WHAT YOU SHOULD DO ->
Write out the lines below again, substituting "Cookeo" for "Thermomix" and leaving everything else as it is. Omit the pictures.
···
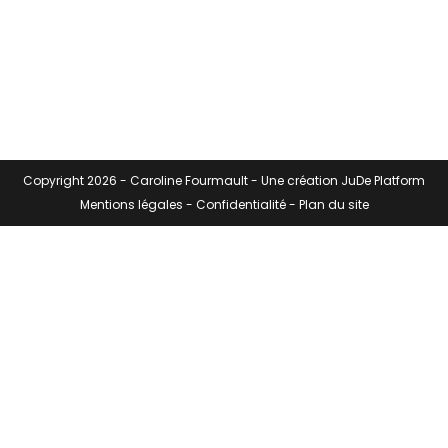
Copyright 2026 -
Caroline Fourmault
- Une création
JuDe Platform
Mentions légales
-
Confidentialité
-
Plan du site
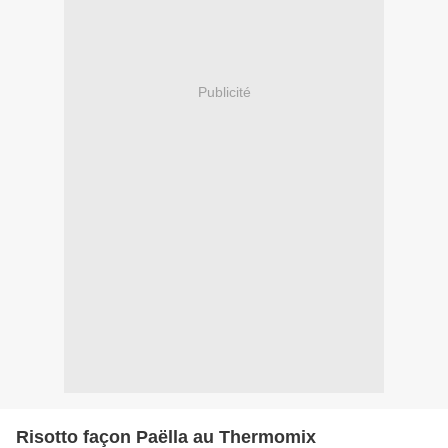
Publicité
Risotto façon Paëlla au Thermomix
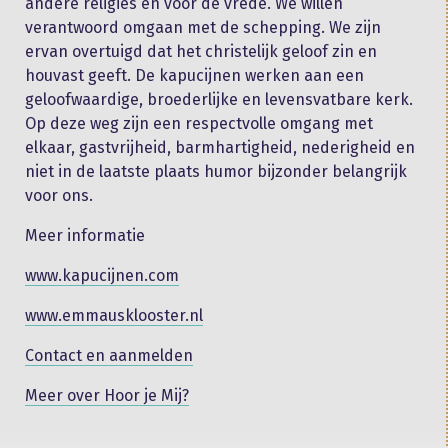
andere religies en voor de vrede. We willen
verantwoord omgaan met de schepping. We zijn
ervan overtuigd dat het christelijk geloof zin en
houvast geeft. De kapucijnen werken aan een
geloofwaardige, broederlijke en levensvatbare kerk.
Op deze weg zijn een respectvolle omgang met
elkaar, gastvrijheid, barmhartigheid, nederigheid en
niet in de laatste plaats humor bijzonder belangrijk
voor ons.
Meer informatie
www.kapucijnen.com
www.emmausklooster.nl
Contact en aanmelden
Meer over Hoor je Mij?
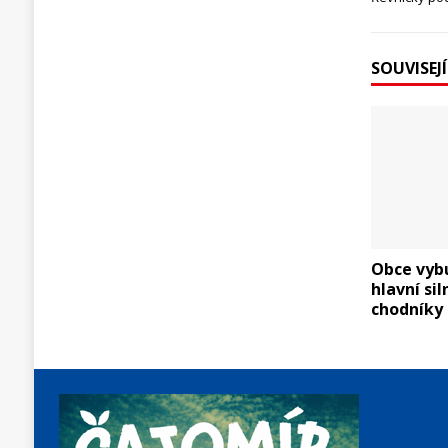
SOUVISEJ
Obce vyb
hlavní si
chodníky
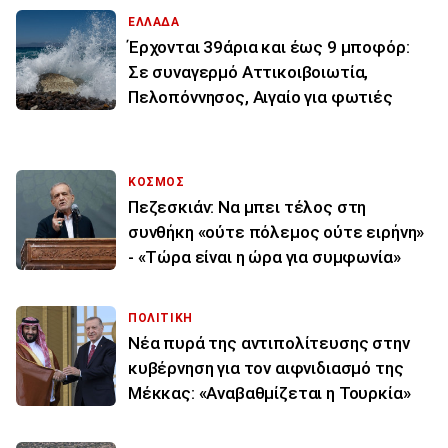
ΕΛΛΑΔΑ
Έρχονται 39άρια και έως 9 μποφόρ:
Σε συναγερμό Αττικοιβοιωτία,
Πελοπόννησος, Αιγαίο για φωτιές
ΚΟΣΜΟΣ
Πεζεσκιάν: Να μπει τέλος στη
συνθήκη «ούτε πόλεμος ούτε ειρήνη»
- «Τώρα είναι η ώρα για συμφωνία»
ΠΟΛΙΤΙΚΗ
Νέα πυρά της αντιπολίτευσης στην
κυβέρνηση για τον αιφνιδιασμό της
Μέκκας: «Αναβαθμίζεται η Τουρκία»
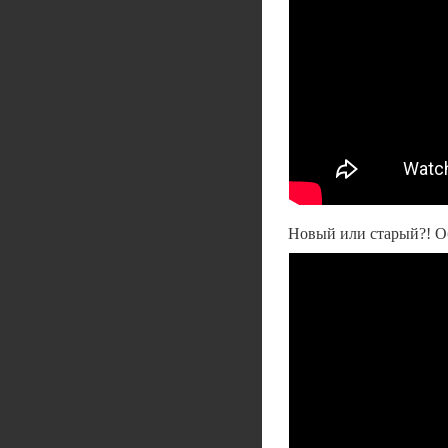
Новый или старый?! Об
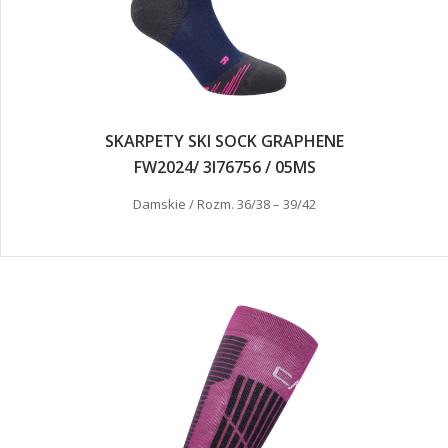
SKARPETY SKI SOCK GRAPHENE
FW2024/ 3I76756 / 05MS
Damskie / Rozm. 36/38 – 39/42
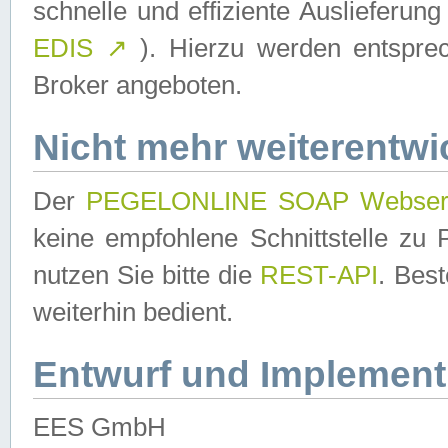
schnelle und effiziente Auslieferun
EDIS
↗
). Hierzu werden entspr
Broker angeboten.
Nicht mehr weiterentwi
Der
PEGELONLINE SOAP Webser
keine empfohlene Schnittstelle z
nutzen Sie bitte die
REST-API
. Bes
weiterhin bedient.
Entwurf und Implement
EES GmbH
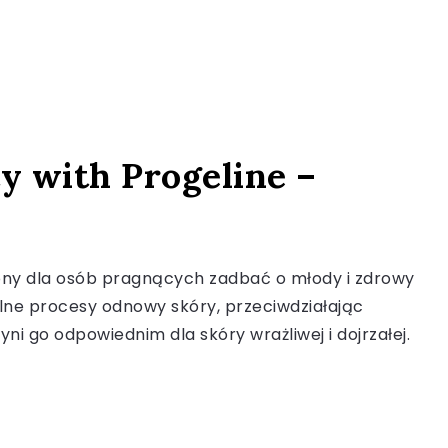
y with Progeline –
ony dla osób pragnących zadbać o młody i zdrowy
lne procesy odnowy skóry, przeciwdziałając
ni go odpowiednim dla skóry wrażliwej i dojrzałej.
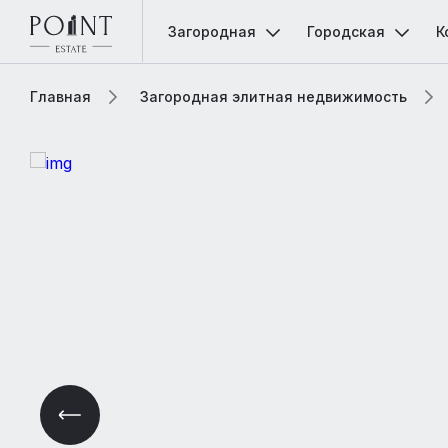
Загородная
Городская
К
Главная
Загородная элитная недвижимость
···
PROBLEM SOLUTION ->
Copyright 2026 -
Caroline Fourmault
- Une création
JuDe Platform
Mentions légales
-
Confidentialité
-
Plan du site
Publicité
Risotto façon Paëlla au Cookeo
andere religies en voor de vrede. We willen
verantwoord omgaan met de schepping. We zijn
ervan overtuigd dat het christelijk geloof zin en
houvast geeft. De kapucijnen werken aan een
geloofwaardige, broederlijke en levensvatbare kerk.
Op deze weg zijn een respectvolle omgang met
elkaar, gastvrijheid, barmhartigheid, nederigheid en
niet in de laatste plaats humor bijzonder belangrijk
voor ons.
Meer informatie
www.kapucijnen.com
www.emmausklooster.nl
Contact en aanmelden
Meer over Hoor je Mij?
SOUVISEJ
Obce vyb
hlavní si
chodníky
ΕΛΛΑΔΑ
Έρχονται 39άρια και έως 9 μποφόρ:
Σε συναγερμό Αττικοιβοιωτία,
Πελοπόννησος, Αιγαίο για φωτιές
ΚΟΣΜΟΣ
Πεζεσκιάν: Να μπει τέλος στη
συνθήκη «ούτε πόλεμος ούτε ειρήνη»
- «Τώρα είναι η ώρα για συμφωνία»
ΠΟΛΙΤΙΚΗ
Νέα πυρά της αντιπολίτευσης στην
κυβέρνηση για τον αιφνιδιασμό της
Μέκκας: «Αναβαθμίζεται η Τουρκία»
Новый или старый?! Об
SKARPETY SKI SOCK GRAPHENE
FW2024/ 3I76756 / 05MS
Damskie / Rozm. 36/38 – 39/42
schnelle und effiziente Auslieferun
EDIS
↗
). Hierzu werden entspr
Broker angeboten.
Nicht mehr weiterentwi
Der
PEGELONLINE SOAP Webser
keine empfohlene Schnittstelle z
nutzen Sie bitte die
REST-API
. Bes
weiterhin bedient.
Entwurf und Implement
EES GmbH
y with Progeline –
ony dla osób pragnących zadbać o młody i zdrowy
lne procesy odnowy skóry, przeciwdziałając
ni go odpowiednim dla skóry wrażliwej i dojrzałej.
Загородная
Городская
К
Главная
Загородная элитная недвижимость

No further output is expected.